ITS Services Status
UPDATE 8/20/2013 at 4:24 p.m.
ITS Systems has worked with the vendor to identify the root cause of the failure and will be documenting the incident in a failure report to be shared with campus via it-updates and Tech Staff Forums per the ITS Incident Communication Policy.
Systems staff believe they have identified the application causing excessive processes to be created in the ITS Central RAC Oracle database environment resulting in service unavailability.
At this time all database schemas in that environment should be available.
ITS Systems staff will continue to monitor the situation.

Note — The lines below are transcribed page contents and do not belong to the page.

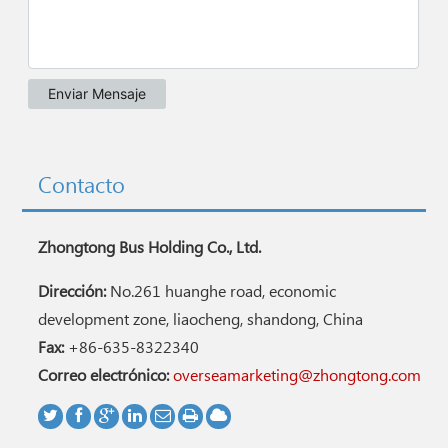
Contacto
Zhongtong Bus Holding Co., Ltd.
Dirección:
No.261 huanghe road, economic
development zone, liaocheng, shandong, China
Fax:
+86-635-8322340
Correo electrónico:
overseamarketing@zhongtong.com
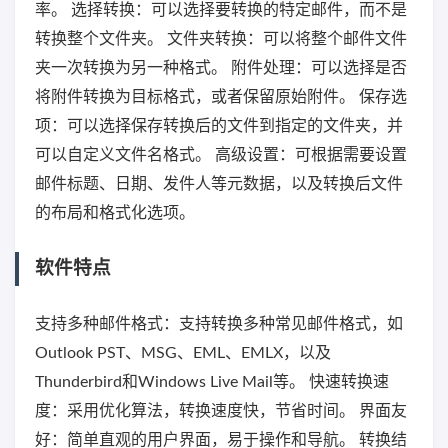
率。 选择转换：可以选择要转换的特定邮件，而不是
转换整个文件夹。 文件夹转换：可以将整个邮件文件
夹一次转换为另一种格式。 附件处理：可以选择是否
将附件转换为目标格式，或者保留原始附件。 保存选
项：可以选择保存转换后的文件到指定的文件夹，并
可以自定义文件名格式。 高级设置：可根据需要设置
邮件标题、日期、发件人等元数据，以及转换后文件
的布局和格式化选项。
软件特点
支持多种邮件格式：支持转换多种常见邮件格式，如
Outlook PST、MSG、EML、EMLX，以及
Thunderbird和Windows Live Mail等。 快速转换速
度：采用优化算法，转换速度快，节省时间。 界面友
好：简单直观的用户界面，易于操作和导航。 转换结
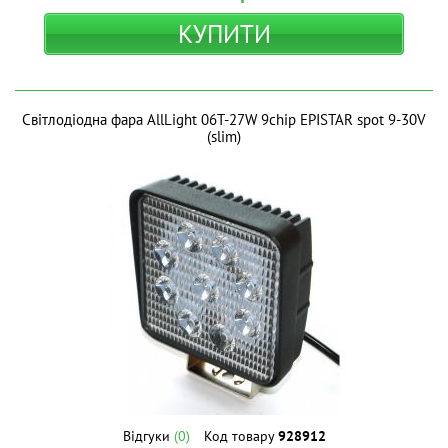
КУПИТИ
Світлодіодна фара AllLight 06T-27W 9chip EPISTAR spot 9-30V
(slim)
Відгуки
(0)
Код товару
928912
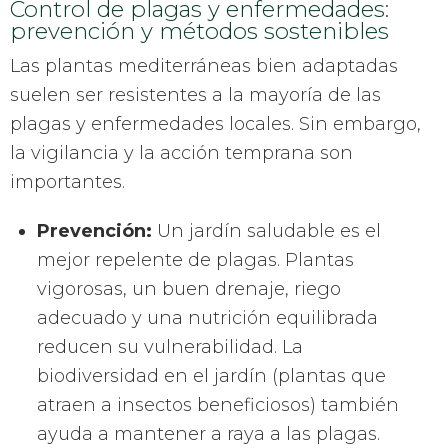
Control de plagas y enfermedades:
prevención y métodos sostenibles
Las plantas mediterráneas bien adaptadas
suelen ser resistentes a la mayoría de las
plagas y enfermedades locales. Sin embargo,
la vigilancia y la acción temprana son
importantes.
Prevención:
Un jardín saludable es el
mejor repelente de plagas. Plantas
vigorosas, un buen drenaje, riego
adecuado y una nutrición equilibrada
reducen su vulnerabilidad. La
biodiversidad en el jardín (plantas que
atraen a insectos beneficiosos) también
ayuda a mantener a raya a las plagas.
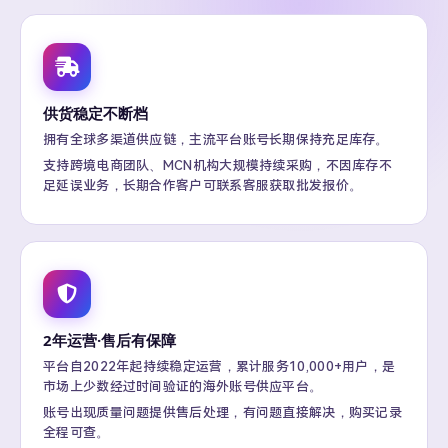
供货稳定不断档
拥有全球多渠道供应链，主流平台账号长期保持充足库存。
支持跨境电商团队、MCN机构大规模持续采购，不因库存不
足延误业务，长期合作客户可联系客服获取批发报价。
2年运营·售后有保障
平台自2022年起持续稳定运营，累计服务10,000+用户，是
市场上少数经过时间验证的海外账号供应平台。
账号出现质量问题提供售后处理，有问题直接解决，购买记录
全程可查。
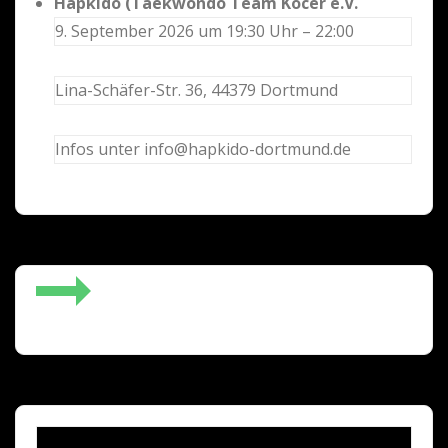
Hapkido (Taekwondo Team Kocer e.V.
9. September 2026 um 19:30 Uhr – 22:00
Lina-Schäfer-Str. 36, 44379 Dortmund
Infos unter info@hapkido-dortmund.de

Oracle support has been contacted and a case has been opened at the highest level of urgency to assist in resolving this problem. The instability on one node has caused other nodes instability as well. FIS has been affected. Updates to follow at 1:00 or sooner depending on activities and resolution.
ITS Systems continues to work on resolving the problem.
36 databases are available, responding (never impacted)
14 databases are unavailable (on node being overloaded).
Systems staff were alerted via automated monitoring that a node within the ITS Central RAC service became unavailable at 10:34. The Oracle environment has a connection limit set to stop denial of service attacks. This limit has not been exceeded in the past, however Fall activities may have caused the limit to be exceeded, resulting in database unavailability. The Oracle DBAs are increasing and monitoring the connection limit in the Central RAC pool. This will require a reload of the Oracle databases on all 3 nodes in the cluster, which may result in additional outages.
An update will be provided at 11:30 or earlier depending on problem resolution.
At 10:34 one of the clustered nodes in the ITS Oracle Central RAC became unavailable. Systems staff are investigating. An update will be issued at 10:45.
Last updated on Aug 20, 2013 4:26 PM